(Dataset entries)
"""

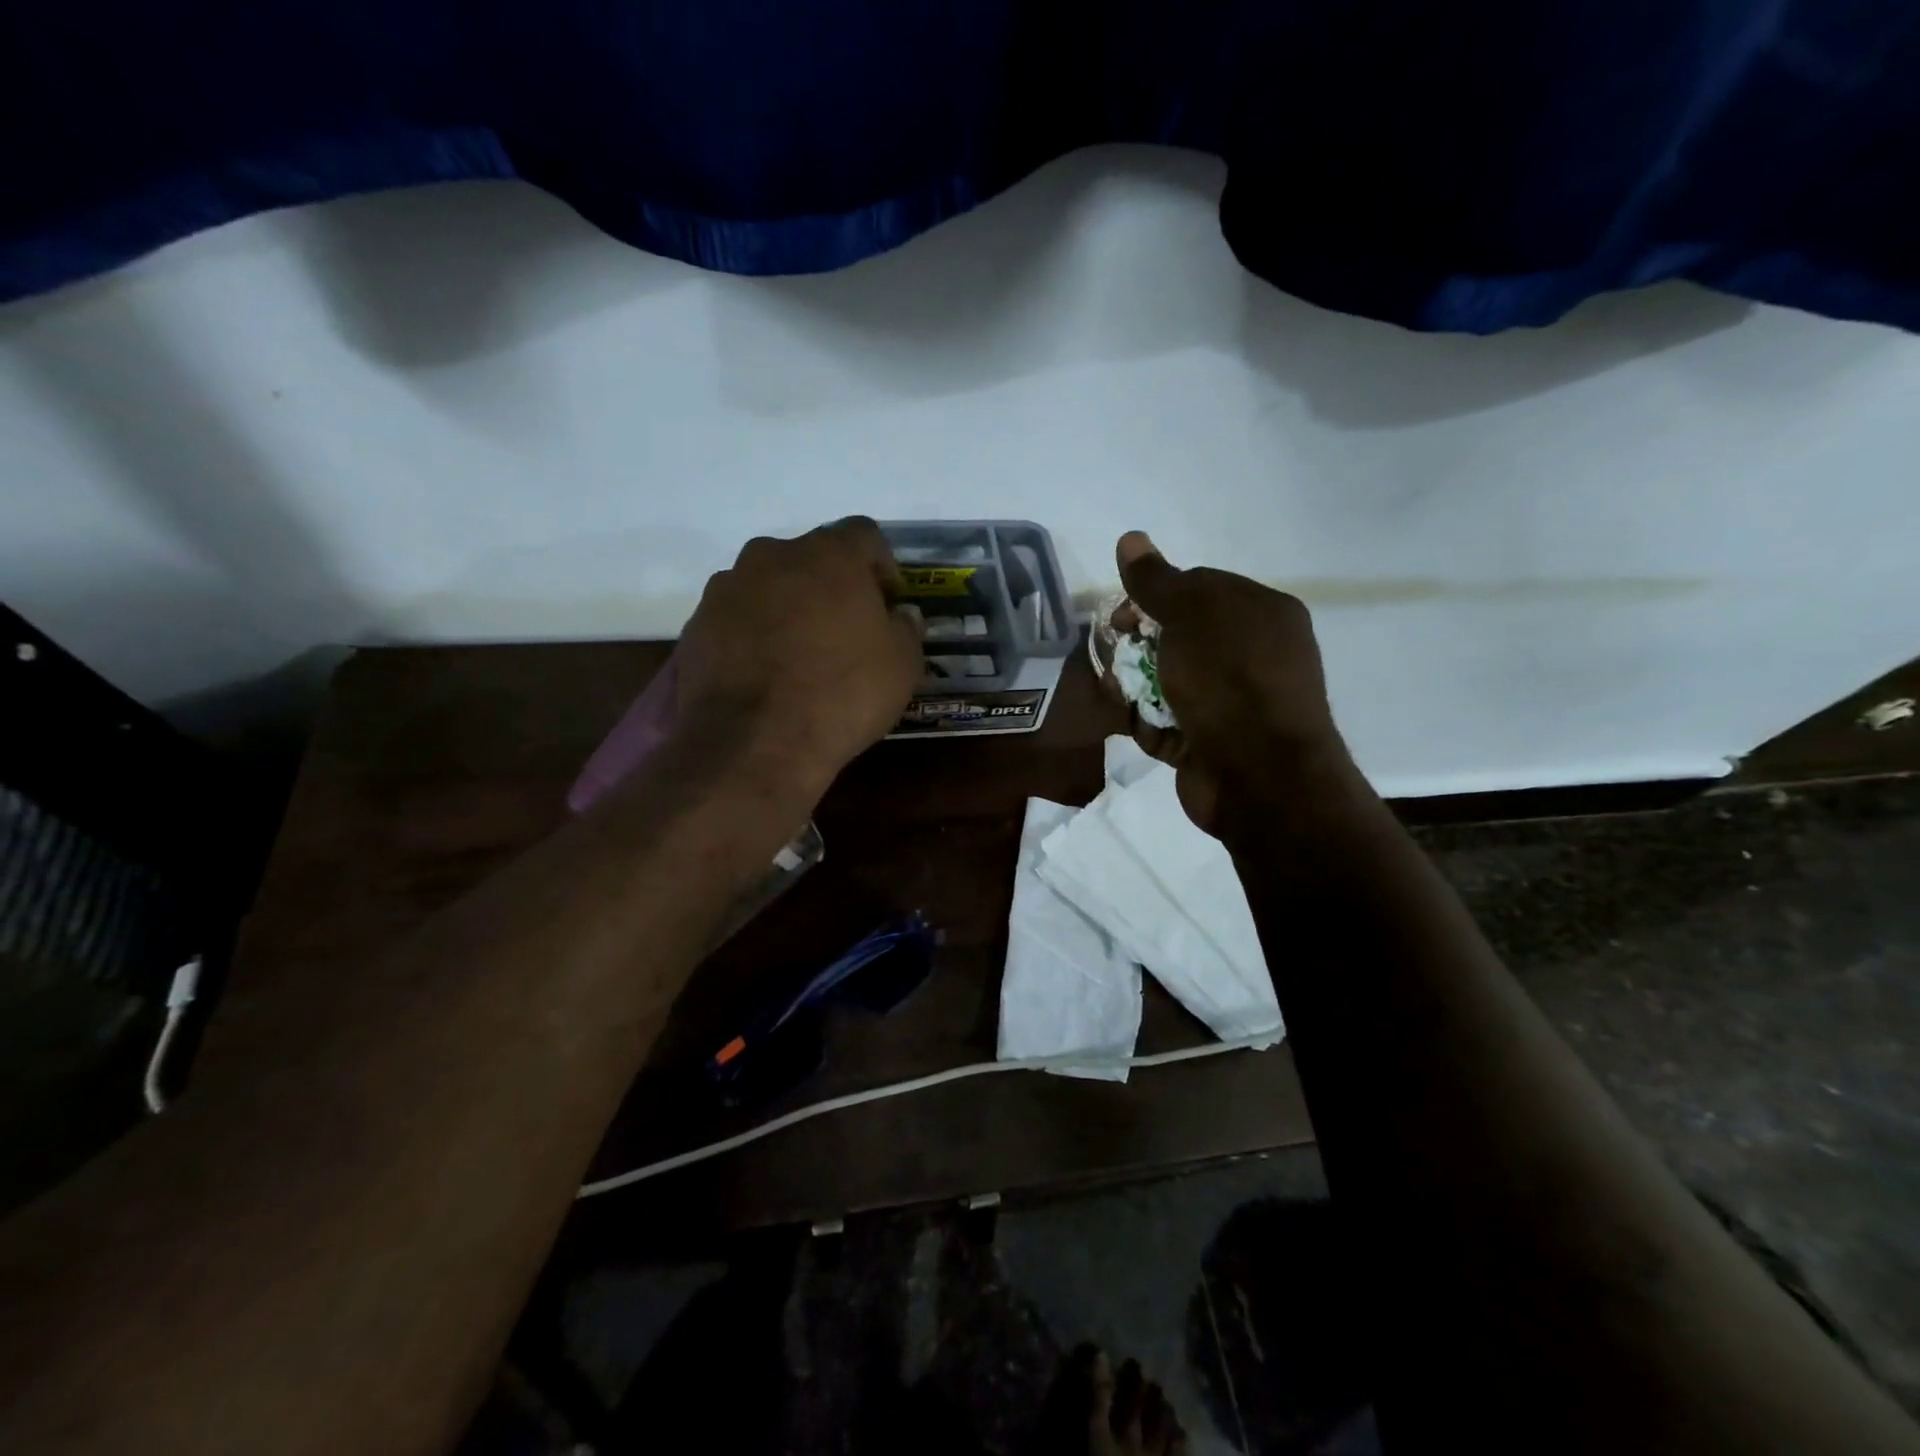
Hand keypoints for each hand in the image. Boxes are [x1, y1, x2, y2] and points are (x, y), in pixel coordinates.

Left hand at [677, 518, 922, 788]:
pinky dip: (754, 634)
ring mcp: (728, 588)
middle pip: (811, 557)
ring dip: (789, 607)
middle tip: (845, 630)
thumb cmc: (842, 694)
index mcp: (829, 555)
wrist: (753, 743)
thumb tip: (899, 615)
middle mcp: (773, 556)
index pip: (864, 535)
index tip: (888, 604)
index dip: (882, 567)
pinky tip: (766, 674)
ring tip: (800, 655)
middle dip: (831, 586)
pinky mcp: (697, 624)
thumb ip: (905, 628)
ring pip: (770, 585)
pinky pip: (737, 617)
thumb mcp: (902, 666)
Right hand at [1115, 532, 1360, 837]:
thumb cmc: (1228, 681)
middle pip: (1180, 636)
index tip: (1122, 615)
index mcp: (1262, 614)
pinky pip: (1168, 721)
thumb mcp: (1190, 616)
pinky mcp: (1210, 743)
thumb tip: (1129, 538)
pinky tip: (1134, 723)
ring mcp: (1232, 703)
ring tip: (1119, 692)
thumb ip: (1156, 581)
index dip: (1154, 596)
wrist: (1258, 777)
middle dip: (1140, 643)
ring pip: (1169, 680)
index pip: (1200, 588)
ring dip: (1137, 684)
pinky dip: (1147, 721)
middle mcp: (1252, 656)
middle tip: (1116, 653)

"""

* Task
The answer must consist of every line from the records above that holds "ring".

* Output below
ring mcp: (728, 588)
ring dip: (789, 607)
ring tip: (800, 655)
ring pip: (770, 585)
ring mcp: (1232, 703)
ring tip: (1119, 692)
ring pip: (1169, 680)
ring dip: (1137, 684)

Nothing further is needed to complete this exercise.